Cite this corpus using the following:

@software{thibault_clerice_2020_corpus_latin,
  author       = {Clérice, Thibault},
  title        = {Corpus Latin antiquité et antiquité tardive lemmatisé},
  month        = dec,
  year         = 2020,
  publisher    = {Zenodo},
  version      = {0.0.1},
  doi          = {10.5281/zenodo.4337146},
  url          = {https://doi.org/10.5281/zenodo.4337146}
}

Information about the source corpora

This corpus contains the whole set of Capitains compliant classical and late Latin texts avaialable out there. The latest version of the corpus is based on the following corpora:

Name Version Project you need to cite
PerseusDL/canonical-latinLit 0.0.557 https://www.perseus.org
OpenGreekAndLatin/csel-dev 1.0.67 https://www.perseus.org
OpenGreekAndLatin/Latin v1.10.0 https://www.perseus.org
ponteineptique/digiliblt 0.0.32 https://digiliblt.uniupo.it
lascivaroma/priapeia 1.1.18 Lasciva Roma
lascivaroma/additional-texts 1.0.115 Lasciva Roma

The texts are distributed using the same licence as the original, annotation are CC-BY-SA 4.0.

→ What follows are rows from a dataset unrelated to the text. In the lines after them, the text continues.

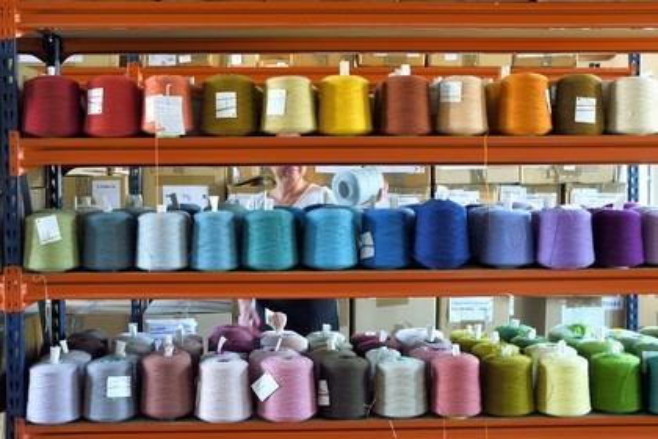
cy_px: 220
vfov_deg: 27.0
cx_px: 329
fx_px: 914
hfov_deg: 39.6
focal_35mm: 50
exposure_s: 1/20
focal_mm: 50
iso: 800
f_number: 6.3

Information about the model

They were tagged with Pie-Extended LASLA model using the 0.0.5a LASLA + model (trained with aligned PROIEL Vulgate as well as Priapea and a Late Latin Corpus to be published soon).

Note: the model is currently being fine-tuned in the context of my PhD. I'll fill this part when it will be done.

  • Enclitics duplicate the whole token (-que are not separated). They are identifiable through as their form starts and ends with { and }. Example :
  <w lemma="breuis" msd="Case=Abl|Numb=Plur|Gend=Com|Deg=Pos" n="1.18" pos="ADJqua" rend="section">breuibusque</w>
  <w lemma="que" msd="MORPH=empty" n="1.18" pos="CON" rend="section">{breuibusque}</w>
  • Roman numbers are lemmatized as Arabic numbers.

  • The model is highly susceptible of wrong annotation for wrong tokens such as 7AP.

  • Tokens ending with ? are known as needing disambiguation but disambiguation was not possible (there seems to have been an issue with some automatic ones in this version of the corpus).

Information about the schema

XML Files are TEI compliant (normally) and the text in separated in passages, their type being provided at the ab level.

    <text n="urn:cts:latinLit:phi0119.phi009.perseus-lat2">
        <body>
          <ab n="urn:cts:latinLit:phi0119.phi009.perseus-lat2:1" type="line">

Tokens use the standard TEI annotation elements @pos, @msd and @lemma:

<w lemma="gaudeo" msd="Numb=Sing|Mood=Ind|Tense=Pres|Voice=Act|Person=1" n="7" pos="VER" rend="line">gaudeo</w>